The buying experience
One word – Disappointing! I have purchased many components from LighTech for my two Yamaha R6s and my Ducati 848 EVO over the years. I always bought the parts from online retailers in Canada or the USA but never had to deal directly with LighTech. With COVID, it was impossible to get components in a reasonable timeframe, so I decided I would order directly from the manufacturer’s website. The site itself isn’t great, but I was able to find the Lever Guard and placed the order without any problems. Believe me when I tell you it was the only part of the process that worked flawlessly.
You must be aware that when you shop for a product on the LighTech site, the official distributor is Reactive Parts. Everything is managed and shipped from ReactiveParts to the end consumer. It will add quite a few days of delay in the processing. The items have to be shipped from LighTech to Reactive Parts, then they re-package your order and send it over to you. You need to add 7-10 days of buffer.
The delays were T-E-R-R-I-B-L-E and overall service from ReactiveParts wasn’t much better. I ordered a few parts, and some of the items I ordered were discontinued. Some of my parts never made it on-time, so parts were held until they could ship all the items at once.
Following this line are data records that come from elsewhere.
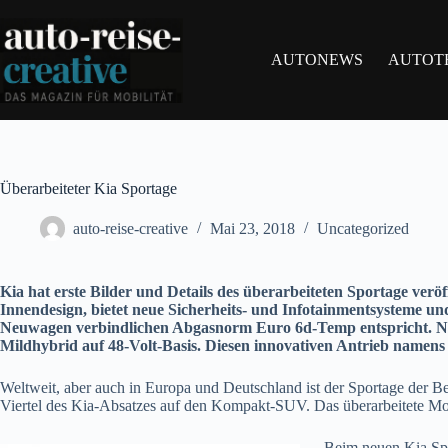
Zum
Inhalt
springen
AUTONEWS
AUTOT
Überarbeiteter Kia Sportage
auto-reise-creative
Mai 23, 2018
Uncategorized
Kia hat erste Bilder und Details des überarbeiteten Sportage ve
Innendesign, bietet neue Sicherheits- und Infotainmentsysteme und
Neuwagen verbindlichen Abgasnorm Euro 6d-Temp entspricht. Neu 
Mildhybrid auf 48-Volt-Basis. Diesen innovativen Antrieb namens
Weltweit, aber auch in Europa und Deutschland ist der Sportage der Be
Viertel des Kia-Absatzes auf den Kompakt-SUV. Das überarbeitete Mode
Beim neuen Kia Spo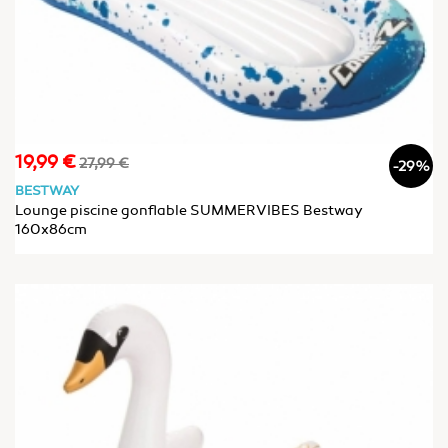
19,99 €
Prix
Prix
27,99 €
-29%
de
BESTWAY
base
Lounge piscine gonflable SUMMER VIBES Bestway
160x86cm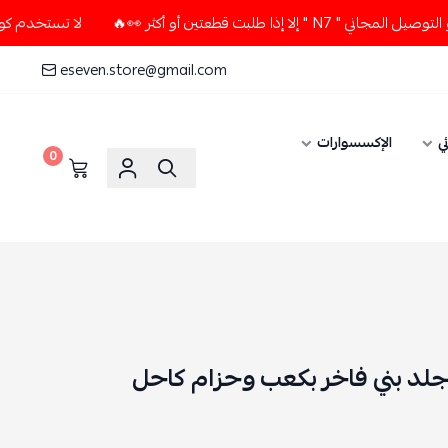
 قطعتين أو أكثر 👀🔥
لا تستخدم كود الخصم و التوصيل المجاني 
eseven.store@gmail.com
ي
الإكسسوارات
0
د بني فاخر بكعب وحزام كاحل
I even gave up and canceled some of the orders to purchase components from different manufacturers and had to wait up to 10 business days before I could get a refund.
All of this to say that if you are in a rush and need components from LighTech, find them online from a reputable retailer that has them in stock and buy them there to avoid the frustration. I’ve personally had a lot of success with STG and Revzilla.
Watch the clip
As you will see in the video below, the assembly process is super easy. I would recommend adding some blue thread locker on the tiny screw holding the guard’s tip and on the bolt that connects the guard to the clip-on.